**Consegna**
Traduci in inglese questa frase del brano su Greg Paltrinieri: «Voleva metter sotto quella malattia, la mononucleosi, infezione subdola apparsa solo un mese prima di Tokyo, che gli aveva tolto forze e certezze della testa.»

**Estratto scelto**
Dove corri Greg? Corro per battere l'ignoto. C'erano tante parole, tanti discorsi nelle furibonde bracciate di Greg Paltrinieri in quei sette minuti passati in una corsia che pareva lasciarlo solitario. Nessuno intorno, sebben invece quella sua corsia pullulasse di fantasmi, e accanto ci fossero avversari confusi e forse indispettiti dalla sfrontata sfida ad una sola regola: se ci riuscite, prendetemi! In verità Paltrinieri, prima di loro, voleva battere altri avversari. L'ignoto ha tante facce. Voleva metter sotto quella malattia, la mononucleosi, infezione subdola apparsa solo un mese prima di Tokyo, che gli aveva tolto forze e certezze della testa. «Mi si è sgretolata ogni cosa intorno». Voleva dire a tutti: con la fatica si vince. Credo difficile da interpretare, ma quando ti riesce vedi il mondo con altri occhi. Quale elogio più bello alla fatica di un atleta se non buttarsi senza pensieri, solo con cuore e muscoli. «Un grande amico me lo aveva detto: queste finali non si affrontano con la testa, ma col cuore». Greg ha creduto all'amico. E al tocco finale, che valeva la medaglia d'argento, ha sospirato: «Avevi ragione». Ma avevano ragione pure i genitori che, nei giorni bui, lo hanno supplicato: «Non mollare». Ha ascoltato e ieri, finalmente, ha replicato: «Se sono qui è grazie anche a loro».

**Materiale fornito**
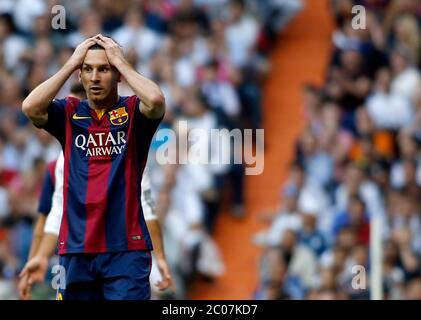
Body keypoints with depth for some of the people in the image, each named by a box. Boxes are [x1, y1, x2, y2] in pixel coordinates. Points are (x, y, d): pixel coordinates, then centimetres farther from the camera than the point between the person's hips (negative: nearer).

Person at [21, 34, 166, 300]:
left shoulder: (133, 112, 3)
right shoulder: (69, 113, 9)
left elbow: (156, 100, -20)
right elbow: (31, 107, -10)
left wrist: (121, 62, -7)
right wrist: (71, 63, -4)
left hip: (126, 247, -3)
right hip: (75, 248, 3)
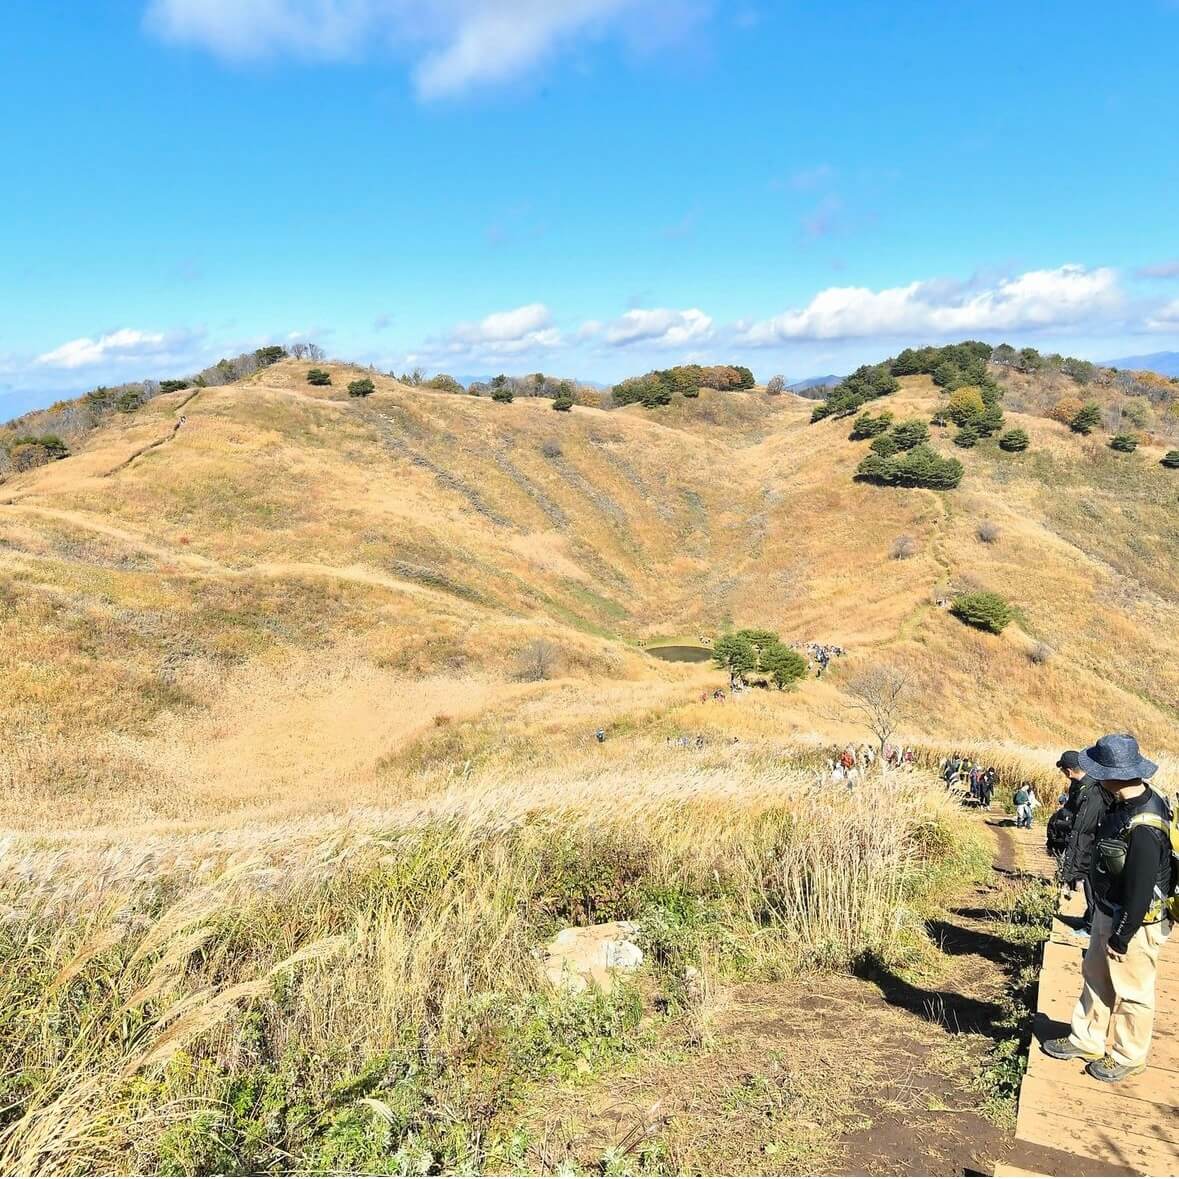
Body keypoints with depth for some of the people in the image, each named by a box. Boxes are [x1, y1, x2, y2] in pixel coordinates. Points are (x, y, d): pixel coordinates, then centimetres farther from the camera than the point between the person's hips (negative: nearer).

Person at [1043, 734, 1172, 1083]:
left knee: (1131, 994, 12)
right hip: (1107, 914, 9)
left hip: (1134, 924, -9)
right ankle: (1087, 1040, 39)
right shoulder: (1125, 805, -3)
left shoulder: (1144, 828, -34)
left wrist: (1121, 937, -17)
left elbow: (1140, 890, -27)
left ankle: (1127, 1058, 30)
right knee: (1095, 977, 22)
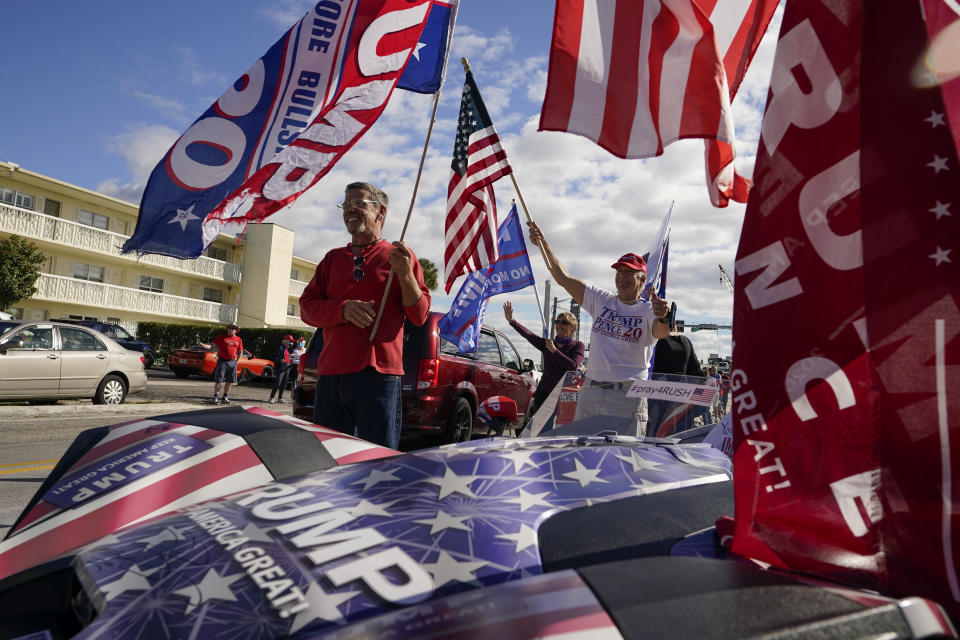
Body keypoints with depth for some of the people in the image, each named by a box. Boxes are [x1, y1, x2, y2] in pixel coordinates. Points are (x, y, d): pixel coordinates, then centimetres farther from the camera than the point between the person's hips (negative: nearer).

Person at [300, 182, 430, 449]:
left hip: (379, 375, -4)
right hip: (331, 375, 4)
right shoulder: (333, 258, 20)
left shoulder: (400, 256, 7)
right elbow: (306, 307, 11)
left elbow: (419, 315, 1)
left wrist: (405, 274, -15)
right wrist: (344, 309, -8)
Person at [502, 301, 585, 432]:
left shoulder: (577, 346, -1)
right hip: (543, 393, 4)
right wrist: (511, 320, -16)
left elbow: (573, 366, -18)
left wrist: (554, 350, -17)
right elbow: (529, 335, -4)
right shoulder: (548, 344, 11)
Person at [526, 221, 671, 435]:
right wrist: (543, 243, 5)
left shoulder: (649, 310, 0)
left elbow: (664, 332, -22)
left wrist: (663, 317, -45)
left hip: (628, 396, -4)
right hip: (591, 391, 4)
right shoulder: (601, 300, 11)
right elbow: (564, 278, 10)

**Soluzione proposta**
He wanted to get the better of that illness, mononucleosis, an insidious infection that had appeared only a month before Tokyo and had robbed him of his strength and of the certainties in his mind.